### WHAT YOU NEED TO DO
Retrieve every line from the records in which the word "Kako" occurs.

LISTED ENTRIES START

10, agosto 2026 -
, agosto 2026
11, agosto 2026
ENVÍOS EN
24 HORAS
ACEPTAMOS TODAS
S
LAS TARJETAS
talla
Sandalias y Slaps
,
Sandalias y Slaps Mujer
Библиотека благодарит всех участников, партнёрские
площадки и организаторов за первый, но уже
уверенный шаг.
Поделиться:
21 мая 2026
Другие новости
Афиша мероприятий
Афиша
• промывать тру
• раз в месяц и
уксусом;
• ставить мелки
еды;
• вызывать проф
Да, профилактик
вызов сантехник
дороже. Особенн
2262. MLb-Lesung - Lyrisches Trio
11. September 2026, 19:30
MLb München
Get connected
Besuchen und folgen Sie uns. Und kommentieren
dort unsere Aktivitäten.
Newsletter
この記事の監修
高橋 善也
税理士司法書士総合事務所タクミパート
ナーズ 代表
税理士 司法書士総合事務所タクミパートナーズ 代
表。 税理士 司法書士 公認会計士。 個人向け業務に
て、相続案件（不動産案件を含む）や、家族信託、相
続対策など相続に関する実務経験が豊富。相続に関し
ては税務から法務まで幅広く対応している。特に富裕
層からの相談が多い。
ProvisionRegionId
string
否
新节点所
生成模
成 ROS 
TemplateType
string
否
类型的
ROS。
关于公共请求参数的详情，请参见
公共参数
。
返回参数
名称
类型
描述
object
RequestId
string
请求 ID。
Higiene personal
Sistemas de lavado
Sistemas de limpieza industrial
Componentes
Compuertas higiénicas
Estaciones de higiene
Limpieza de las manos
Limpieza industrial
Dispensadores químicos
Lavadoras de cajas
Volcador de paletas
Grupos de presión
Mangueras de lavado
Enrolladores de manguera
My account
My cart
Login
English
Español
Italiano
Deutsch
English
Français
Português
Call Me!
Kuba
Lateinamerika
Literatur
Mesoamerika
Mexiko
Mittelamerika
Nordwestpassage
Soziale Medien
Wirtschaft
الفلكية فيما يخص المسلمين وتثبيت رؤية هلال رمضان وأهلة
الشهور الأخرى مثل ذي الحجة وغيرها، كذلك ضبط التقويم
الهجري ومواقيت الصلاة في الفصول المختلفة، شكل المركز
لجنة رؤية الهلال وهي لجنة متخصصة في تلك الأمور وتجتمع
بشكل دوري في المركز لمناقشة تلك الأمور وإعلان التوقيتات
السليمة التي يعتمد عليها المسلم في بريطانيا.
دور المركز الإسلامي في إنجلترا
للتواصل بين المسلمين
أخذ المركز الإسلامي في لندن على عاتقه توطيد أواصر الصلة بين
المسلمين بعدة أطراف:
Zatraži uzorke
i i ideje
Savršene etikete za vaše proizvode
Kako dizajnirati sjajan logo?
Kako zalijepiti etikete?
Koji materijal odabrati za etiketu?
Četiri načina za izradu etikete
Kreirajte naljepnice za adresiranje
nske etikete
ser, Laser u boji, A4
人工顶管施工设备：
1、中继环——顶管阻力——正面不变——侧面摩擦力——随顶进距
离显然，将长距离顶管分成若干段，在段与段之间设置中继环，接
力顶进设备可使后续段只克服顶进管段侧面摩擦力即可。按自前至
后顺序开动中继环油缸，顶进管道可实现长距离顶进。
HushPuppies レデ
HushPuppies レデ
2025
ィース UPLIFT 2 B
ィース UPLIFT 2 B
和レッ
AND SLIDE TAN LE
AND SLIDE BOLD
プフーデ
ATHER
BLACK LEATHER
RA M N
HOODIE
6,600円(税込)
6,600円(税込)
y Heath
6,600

LISTED ENTRIES END

### SOLUTION TO THIS PROBLEM
Kako dizajnirati sjajan logo?
Kako zalijepiti etikete?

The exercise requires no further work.